Y antes que la memoria nos falle, diré que el término “agnóstico” fue creación de Teodoro H. Huxley en “Metaphysical Society” (1869), y más tarde (1889) desarrolló su pensamiento agnóstico en confrontación con el cristianismo, presentándolo como una actitud honesta y contraria a todos aquellos que pretenden ir más allá de los límites que impone el conocimiento científico. Huxley -escribe el profesor Jiménez Ortiz – creó este vocablo con consciente ironía para expresar una “abierta y cautelosa actitud intelectual frente a todos los sistemas”, que se halla en completa oposición a todo dogmatismo, tanto de signo espiritualista como materialista (cfr. “Ante el desafío de la increencia”, pág. 61. Madrid, 1998).
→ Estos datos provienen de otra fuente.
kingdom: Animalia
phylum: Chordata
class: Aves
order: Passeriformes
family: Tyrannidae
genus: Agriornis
El agnosticismo, en sus múltiples y variadas matizaciones y con argumentaciones racionales y vitales diferenciadas, se ha convertido, desde su aparición, en una especie de moda intelectual en determinados círculos sociales muy influyentes. Es sumamente difícil, según mi experiencia, distinguirlo del ateísmo, aunque, por supuesto, es una forma de ateísmo – como se ha dicho – que cala posiblemente más hondo en los medios intelectuales, aunque muchos agnósticos no estén preparados para “dar razón” de su increencia. Por lo general, el agnóstico evita los enfrentamientos racionales y apologéticos. En el fondo, ordinariamente, están tristes, solos, insatisfechos: les falta la luz para llegar al puerto de salvación. Sin embargo, algunos aceptan a Jesús de Nazaret como personaje histórico y trascendental en la historia de la humanidad, como ya lo dijo el filósofo alemán Hegel ( 1770 – 1831).